Respondendo aos constantes saques, muitos agricultores africanos abandonaram a zona rural. Por sua vez, pesquisas têm buscado identificar culturas de menor interesse para os grupos envolvidos no conflito e que, ao mesmo tempo, possam garantir o pão de cada dia aos produtores. O desafio é encontrar atividades que não levem ao estabelecimento de um estoque, dado que estes fatalmente serão roubados. Em outras palavras, a intenção é a de encontrar um alívio no curto prazo, ainda que isso signifique que os recursos detidos pelos agricultores sejam usados de forma bastante inferior ao seu potencial, e sem um planejamento mais detido que leve em conta o futuro.
Embora ofereça casos extremos, a África nos ajuda a entender o que ocorre quando produtores rurais têm que lidar com a violência. O aumento dos índices de criminalidade no interior do Brasil pode influenciar, por exemplo, decisões de investimento.
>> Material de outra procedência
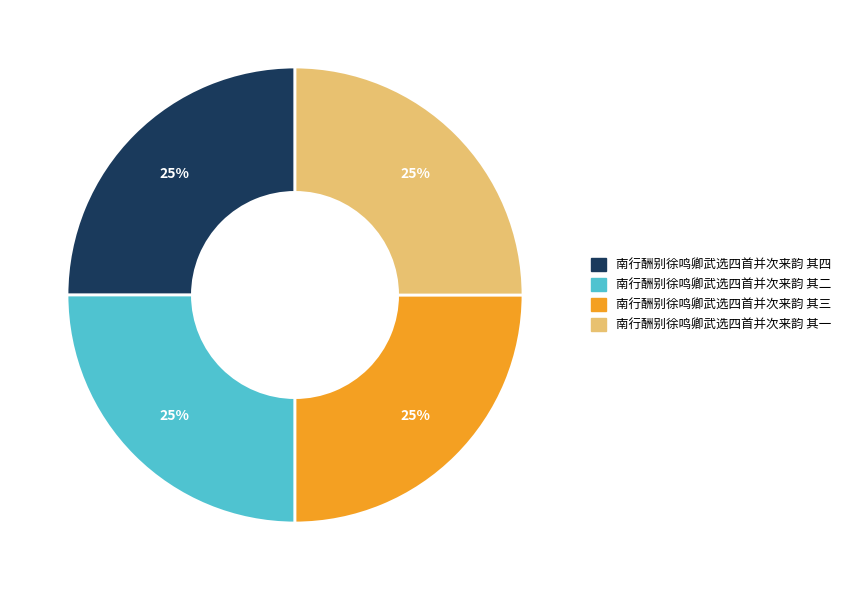

Does any single category account for the majority?

No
O pecuarista que lida roubos de gado provavelmente buscará diversificar suas fontes de renda, ou deixará de investir em atividades produtivas para gastar mais na proteção daquilo que tem. Na cafeicultura, armazenar a colheita na propriedade pode ser uma decisão perigosa e, por isso, dinheiro tem que ser direcionado a prioridades que nada têm a ver com o número de sacas colhidas por hectare. Roubos de tratores ou outros implementos agrícolas igualmente podem afetar a predisposição dos agricultores a usarem seu tempo e recursos financeiros para adquirir bens responsáveis pelo aumento da produtividade.
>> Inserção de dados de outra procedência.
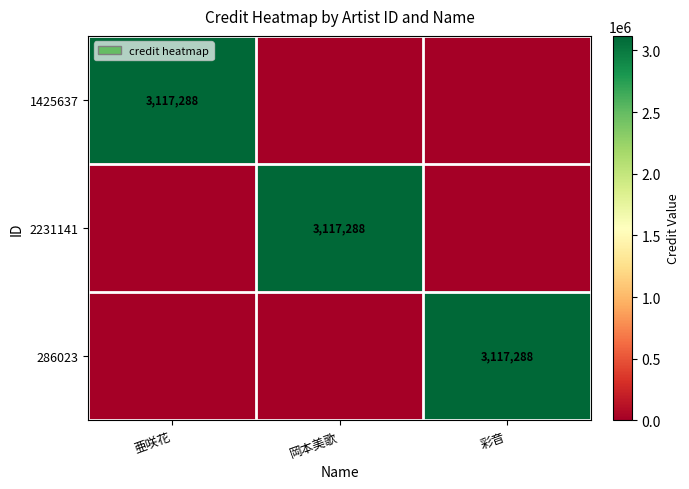

True or false: 2231141 has a value of 1206369 at 岡本美歌.

False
Os exemplos poderiam seguir, mas não é essa a intenção. O que os parágrafos acima tentam ilustrar é simples. Ao observarem o aumento da violência, os agentes econômicos tendem a responder de diversas maneiras. Adaptação é a primeira reação, e costuma ocorrer quando o risco é moderado. Nesse caso, espera-se um aumento do gasto com a proteção do patrimônio, o que pode ser considerado um desperdício por não contribuir diretamente para o aumento da produtividade da propriedade. Outros podem optar por mudar suas áreas de atuação, escolhendo atividades em que a probabilidade de roubo é menor, ainda que os ganhos se reduzam. Finalmente, casos extremos são respondidos com o abandono das terras e emigração, conforme observado em países da África e da América Central.
Sob a ótica da economia, portanto, o agricultor pode ser visto como o gestor de um dado conjunto de recursos. A forma como o fará depende de diversos fatores: a informação que detém para tomar decisões, o conhecimento acumulado sobre o potencial de geração de lucros daquilo que possui, os incentivos que derivam das relações humanas observadas em uma dada sociedade. Ao se deparar com o flagelo da violência, é natural que opte por subutilizar os recursos disponíveis. Tal decisão pode se materializar, em casos extremos, no abandono da atividade. Não é preciso a eclosão de uma guerra, porém, para que o desempenho econômico seja afetado. Habitantes de regiões com um nível alto de criminalidade tendem a optar por "soluções de curto prazo". Estas, ainda que permitam certo alívio, prejudicam a competitividade no futuro. Daí a importância da garantia de um ambiente seguro para que os indivíduos possam tomar suas decisões de investimento.